(Texte étudié):
━━━━━━━━

Les préservatifs olympiques italiens déjà épuisés en trois jours
Les températures glaciales règnent sur les sites des Jeux olympiques d'hiver de Milan-Cortina, avec moins de deux degrés à Antholz-Anterselva et moins trois degrés à Cortina d'Ampezzo. Si les athlètes doivent se couvrir avec des doudounes, des bonnets et des gants, une autre protection essentielle a déjà fait défaut : les préservatifs.
Un stock modeste rapidement consommé
Comme à chaque édition des JO, les villages olympiques étaient équipés d'un stock de préservatifs. Pour ces Jeux italiens, les organisateurs avaient approvisionné environ 10 000 unités, soit une moyenne de trois par athlète. Ce chiffre est bien inférieur aux 300 000 préservatifs prévus pour les Jeux olympiques de Paris en 2024, où l'on comptait deux unités par athlète et par jour.
Et, comme on pouvait s'y attendre, le stock entier a été épuisé en Italie en moins de soixante-douze heures. Les préservatifs ont disparu en seulement trois jours, révélant l'intensité des échanges entre athlètes malgré la dispersion des sites de compétition.

━━━━━━━━

(Extrait de données):
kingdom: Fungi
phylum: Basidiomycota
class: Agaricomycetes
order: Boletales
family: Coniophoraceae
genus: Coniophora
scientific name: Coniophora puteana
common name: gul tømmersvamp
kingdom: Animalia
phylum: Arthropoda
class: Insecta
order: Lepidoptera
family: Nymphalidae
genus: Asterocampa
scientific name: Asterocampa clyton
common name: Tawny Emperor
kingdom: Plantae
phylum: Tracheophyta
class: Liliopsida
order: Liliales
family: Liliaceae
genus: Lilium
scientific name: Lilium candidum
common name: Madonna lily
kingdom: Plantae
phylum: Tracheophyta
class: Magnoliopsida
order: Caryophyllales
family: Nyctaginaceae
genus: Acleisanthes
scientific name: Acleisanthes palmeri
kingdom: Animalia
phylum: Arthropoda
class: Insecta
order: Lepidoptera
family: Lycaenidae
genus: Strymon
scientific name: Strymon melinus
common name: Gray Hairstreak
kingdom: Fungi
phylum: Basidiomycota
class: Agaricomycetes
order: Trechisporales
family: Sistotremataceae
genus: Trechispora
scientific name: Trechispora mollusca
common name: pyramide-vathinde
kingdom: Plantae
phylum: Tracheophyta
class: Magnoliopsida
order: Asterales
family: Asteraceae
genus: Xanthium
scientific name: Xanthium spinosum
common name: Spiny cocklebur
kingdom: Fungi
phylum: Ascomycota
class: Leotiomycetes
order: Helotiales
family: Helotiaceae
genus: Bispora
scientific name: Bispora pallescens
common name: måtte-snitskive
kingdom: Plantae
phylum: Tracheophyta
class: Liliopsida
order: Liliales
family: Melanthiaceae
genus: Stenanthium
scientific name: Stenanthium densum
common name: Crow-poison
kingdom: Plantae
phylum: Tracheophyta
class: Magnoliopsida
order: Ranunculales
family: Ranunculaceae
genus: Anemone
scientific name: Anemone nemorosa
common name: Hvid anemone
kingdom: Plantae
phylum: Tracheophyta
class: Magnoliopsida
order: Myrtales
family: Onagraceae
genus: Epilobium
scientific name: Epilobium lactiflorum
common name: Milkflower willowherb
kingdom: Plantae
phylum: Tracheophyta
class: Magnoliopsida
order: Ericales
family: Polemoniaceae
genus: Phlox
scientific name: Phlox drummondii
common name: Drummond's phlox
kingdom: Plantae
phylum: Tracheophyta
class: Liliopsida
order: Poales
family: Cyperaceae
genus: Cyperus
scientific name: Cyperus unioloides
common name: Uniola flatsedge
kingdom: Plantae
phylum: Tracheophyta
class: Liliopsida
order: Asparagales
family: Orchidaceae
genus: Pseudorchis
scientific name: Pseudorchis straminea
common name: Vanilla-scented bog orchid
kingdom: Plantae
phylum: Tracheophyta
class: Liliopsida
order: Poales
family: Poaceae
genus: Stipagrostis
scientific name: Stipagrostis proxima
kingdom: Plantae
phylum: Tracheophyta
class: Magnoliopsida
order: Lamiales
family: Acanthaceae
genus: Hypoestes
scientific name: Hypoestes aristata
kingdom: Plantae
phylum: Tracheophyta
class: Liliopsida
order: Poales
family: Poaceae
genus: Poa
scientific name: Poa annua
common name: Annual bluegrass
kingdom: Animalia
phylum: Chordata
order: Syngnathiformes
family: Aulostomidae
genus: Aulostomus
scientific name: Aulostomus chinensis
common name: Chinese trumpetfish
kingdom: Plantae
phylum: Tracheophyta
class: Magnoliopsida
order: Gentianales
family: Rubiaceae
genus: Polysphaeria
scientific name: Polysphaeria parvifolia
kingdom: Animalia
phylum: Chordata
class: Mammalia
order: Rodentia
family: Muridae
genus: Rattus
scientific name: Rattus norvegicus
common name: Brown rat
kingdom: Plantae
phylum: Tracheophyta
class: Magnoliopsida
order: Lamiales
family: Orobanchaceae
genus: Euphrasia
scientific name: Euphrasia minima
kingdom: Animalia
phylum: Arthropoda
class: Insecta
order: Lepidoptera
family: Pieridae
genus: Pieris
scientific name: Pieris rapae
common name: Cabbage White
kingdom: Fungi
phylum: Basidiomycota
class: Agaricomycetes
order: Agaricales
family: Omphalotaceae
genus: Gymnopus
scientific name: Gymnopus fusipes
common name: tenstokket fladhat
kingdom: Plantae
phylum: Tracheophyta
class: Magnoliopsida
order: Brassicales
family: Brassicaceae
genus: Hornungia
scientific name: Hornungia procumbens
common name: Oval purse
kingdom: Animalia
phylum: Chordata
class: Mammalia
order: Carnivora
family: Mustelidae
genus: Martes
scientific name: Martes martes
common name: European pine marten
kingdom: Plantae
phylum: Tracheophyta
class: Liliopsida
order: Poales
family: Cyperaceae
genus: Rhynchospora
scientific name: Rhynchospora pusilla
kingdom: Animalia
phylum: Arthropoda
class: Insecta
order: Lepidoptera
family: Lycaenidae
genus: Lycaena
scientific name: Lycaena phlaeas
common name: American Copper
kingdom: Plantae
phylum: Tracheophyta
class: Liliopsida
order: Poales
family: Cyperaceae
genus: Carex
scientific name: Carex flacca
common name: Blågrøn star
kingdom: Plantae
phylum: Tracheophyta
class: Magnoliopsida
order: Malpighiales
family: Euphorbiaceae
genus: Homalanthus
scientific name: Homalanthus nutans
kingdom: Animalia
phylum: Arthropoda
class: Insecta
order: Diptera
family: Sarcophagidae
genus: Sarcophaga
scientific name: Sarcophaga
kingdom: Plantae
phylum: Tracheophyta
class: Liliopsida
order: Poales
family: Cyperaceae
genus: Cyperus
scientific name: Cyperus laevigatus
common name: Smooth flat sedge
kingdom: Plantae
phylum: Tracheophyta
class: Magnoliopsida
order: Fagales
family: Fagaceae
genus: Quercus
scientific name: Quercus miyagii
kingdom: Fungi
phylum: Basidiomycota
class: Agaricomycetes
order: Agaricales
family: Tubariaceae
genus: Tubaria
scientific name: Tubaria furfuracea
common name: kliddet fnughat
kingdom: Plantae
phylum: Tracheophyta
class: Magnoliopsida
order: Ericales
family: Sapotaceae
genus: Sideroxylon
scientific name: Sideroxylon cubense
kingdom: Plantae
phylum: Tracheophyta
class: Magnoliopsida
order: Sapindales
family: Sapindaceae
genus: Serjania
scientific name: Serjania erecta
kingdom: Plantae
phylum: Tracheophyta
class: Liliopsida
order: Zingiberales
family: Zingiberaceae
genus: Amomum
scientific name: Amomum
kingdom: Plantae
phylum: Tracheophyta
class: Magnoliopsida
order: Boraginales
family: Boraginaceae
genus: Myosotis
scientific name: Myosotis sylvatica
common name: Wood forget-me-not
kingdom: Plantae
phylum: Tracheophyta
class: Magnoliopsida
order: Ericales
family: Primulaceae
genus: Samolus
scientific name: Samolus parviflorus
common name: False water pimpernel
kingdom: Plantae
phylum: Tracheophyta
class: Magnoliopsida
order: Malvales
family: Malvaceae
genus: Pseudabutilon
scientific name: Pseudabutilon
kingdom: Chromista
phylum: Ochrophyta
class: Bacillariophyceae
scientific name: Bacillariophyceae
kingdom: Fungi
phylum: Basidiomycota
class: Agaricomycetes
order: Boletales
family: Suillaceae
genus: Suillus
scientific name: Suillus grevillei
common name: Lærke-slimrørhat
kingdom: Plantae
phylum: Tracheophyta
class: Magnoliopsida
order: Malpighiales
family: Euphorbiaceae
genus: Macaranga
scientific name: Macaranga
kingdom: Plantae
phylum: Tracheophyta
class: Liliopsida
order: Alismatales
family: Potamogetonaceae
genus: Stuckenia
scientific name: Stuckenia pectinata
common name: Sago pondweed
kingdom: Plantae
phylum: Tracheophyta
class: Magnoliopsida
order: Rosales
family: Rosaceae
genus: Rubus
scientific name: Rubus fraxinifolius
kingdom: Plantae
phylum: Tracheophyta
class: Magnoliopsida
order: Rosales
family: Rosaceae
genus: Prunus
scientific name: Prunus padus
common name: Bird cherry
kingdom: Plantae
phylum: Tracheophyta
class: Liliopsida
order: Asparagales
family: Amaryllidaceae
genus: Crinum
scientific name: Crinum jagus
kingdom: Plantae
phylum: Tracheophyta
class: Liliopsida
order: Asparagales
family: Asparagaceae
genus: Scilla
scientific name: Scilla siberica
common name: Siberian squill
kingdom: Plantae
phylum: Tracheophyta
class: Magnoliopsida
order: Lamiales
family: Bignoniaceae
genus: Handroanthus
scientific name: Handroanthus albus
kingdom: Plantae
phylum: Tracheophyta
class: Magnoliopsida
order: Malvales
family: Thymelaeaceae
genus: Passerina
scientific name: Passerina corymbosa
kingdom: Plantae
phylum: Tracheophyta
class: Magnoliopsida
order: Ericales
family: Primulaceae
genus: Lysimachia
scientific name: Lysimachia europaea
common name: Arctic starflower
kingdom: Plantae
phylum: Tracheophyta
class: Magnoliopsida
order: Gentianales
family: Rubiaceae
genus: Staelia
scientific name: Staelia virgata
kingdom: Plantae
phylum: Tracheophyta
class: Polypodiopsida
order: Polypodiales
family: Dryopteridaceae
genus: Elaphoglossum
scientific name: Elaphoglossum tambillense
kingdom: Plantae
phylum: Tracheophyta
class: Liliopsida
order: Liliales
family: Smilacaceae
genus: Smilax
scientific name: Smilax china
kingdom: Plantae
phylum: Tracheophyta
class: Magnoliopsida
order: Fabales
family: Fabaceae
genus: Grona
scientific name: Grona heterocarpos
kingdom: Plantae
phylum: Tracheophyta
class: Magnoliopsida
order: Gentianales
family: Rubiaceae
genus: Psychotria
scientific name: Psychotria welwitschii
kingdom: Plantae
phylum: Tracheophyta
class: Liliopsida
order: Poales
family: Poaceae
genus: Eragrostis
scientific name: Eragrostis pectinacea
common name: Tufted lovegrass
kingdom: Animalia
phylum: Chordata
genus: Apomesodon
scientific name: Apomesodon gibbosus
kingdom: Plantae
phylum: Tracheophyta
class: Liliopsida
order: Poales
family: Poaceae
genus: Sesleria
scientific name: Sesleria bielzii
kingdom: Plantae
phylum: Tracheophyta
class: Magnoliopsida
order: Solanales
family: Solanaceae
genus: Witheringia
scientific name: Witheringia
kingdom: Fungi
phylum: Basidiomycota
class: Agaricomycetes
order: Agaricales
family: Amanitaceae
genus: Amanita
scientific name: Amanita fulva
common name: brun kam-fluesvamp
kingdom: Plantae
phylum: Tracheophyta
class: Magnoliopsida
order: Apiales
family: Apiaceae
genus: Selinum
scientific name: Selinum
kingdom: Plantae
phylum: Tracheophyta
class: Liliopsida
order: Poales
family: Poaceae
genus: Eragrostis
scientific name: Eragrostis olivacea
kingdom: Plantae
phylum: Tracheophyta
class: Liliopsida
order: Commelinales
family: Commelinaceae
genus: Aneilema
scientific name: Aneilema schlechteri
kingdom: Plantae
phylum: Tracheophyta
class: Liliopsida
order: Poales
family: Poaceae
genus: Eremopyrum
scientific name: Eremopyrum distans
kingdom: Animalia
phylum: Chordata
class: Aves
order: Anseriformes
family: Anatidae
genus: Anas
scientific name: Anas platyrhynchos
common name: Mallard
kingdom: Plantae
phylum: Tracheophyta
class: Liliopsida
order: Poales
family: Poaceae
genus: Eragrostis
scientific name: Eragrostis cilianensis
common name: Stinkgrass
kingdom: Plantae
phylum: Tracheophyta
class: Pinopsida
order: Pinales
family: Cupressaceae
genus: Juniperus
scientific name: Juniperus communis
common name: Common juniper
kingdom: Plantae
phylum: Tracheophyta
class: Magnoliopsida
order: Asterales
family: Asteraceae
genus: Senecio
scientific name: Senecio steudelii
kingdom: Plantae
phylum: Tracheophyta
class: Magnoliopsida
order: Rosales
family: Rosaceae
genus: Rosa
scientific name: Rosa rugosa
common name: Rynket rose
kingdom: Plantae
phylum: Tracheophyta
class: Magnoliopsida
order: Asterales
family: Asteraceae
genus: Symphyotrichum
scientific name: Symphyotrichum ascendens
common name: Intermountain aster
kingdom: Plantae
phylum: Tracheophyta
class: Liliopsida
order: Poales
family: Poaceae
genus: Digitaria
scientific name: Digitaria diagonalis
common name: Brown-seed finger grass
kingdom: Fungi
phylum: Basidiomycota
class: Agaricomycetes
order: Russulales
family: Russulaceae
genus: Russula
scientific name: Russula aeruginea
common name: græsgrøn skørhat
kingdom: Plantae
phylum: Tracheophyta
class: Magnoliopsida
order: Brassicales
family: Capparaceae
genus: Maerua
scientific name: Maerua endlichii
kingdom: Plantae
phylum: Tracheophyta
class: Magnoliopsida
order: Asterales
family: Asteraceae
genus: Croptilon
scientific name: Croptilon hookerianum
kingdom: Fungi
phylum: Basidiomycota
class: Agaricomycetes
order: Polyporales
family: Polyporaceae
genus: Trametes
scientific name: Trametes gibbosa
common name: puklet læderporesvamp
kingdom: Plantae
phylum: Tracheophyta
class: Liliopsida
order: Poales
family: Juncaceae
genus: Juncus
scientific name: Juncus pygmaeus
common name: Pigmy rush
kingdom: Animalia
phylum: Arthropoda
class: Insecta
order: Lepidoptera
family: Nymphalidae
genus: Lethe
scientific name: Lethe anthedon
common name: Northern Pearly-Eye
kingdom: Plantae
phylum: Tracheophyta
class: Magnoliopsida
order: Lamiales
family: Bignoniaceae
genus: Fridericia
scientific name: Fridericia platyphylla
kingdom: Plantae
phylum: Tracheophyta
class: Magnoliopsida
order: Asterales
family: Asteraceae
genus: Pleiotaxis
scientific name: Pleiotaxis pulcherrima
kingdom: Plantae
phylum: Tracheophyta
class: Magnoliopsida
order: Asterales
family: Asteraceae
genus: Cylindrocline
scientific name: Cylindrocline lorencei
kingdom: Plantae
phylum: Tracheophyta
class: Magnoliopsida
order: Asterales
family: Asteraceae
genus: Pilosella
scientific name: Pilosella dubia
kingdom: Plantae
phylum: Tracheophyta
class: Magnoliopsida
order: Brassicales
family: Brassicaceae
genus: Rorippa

━━━━━━━━

(Consignes):
A) Dressez la liste des effets vestimentaires dont les athlètes doivent se couvrir selon le texte sur les préservatifs olympiques.
B) Poursuivez le texte sur les préservatifs olympiques après sa dernière phrase.

(Réponses dans l'ordre):
A) doudounes, bonnets, gants

B)
Une tradition olympique bien vivante
Un athlète, souhaitant garder l'anonymat, a confié à La Stampa : « Les stocks ont été épuisés en seulement trois jours. On nous a promis d'en recevoir d'autres, mais on ne sait pas quand. » Cette situation illustre la persistance d'une tradition olympique où les sportifs se mélangent activement, comme en témoigne l'attention portée à des figures comme le biathlète norvégien Sturla Laegreid.
En attendant un éventuel réapprovisionnement, les athlètes continuent de perpétuer cette habitude, rappelant que les JO sont aussi un lieu de rencontres et de partages, au-delà des performances sportives. Cette anecdote souligne l'importance des préparatifs logistiques, même pour les aspects les plus intimes de la vie olympique.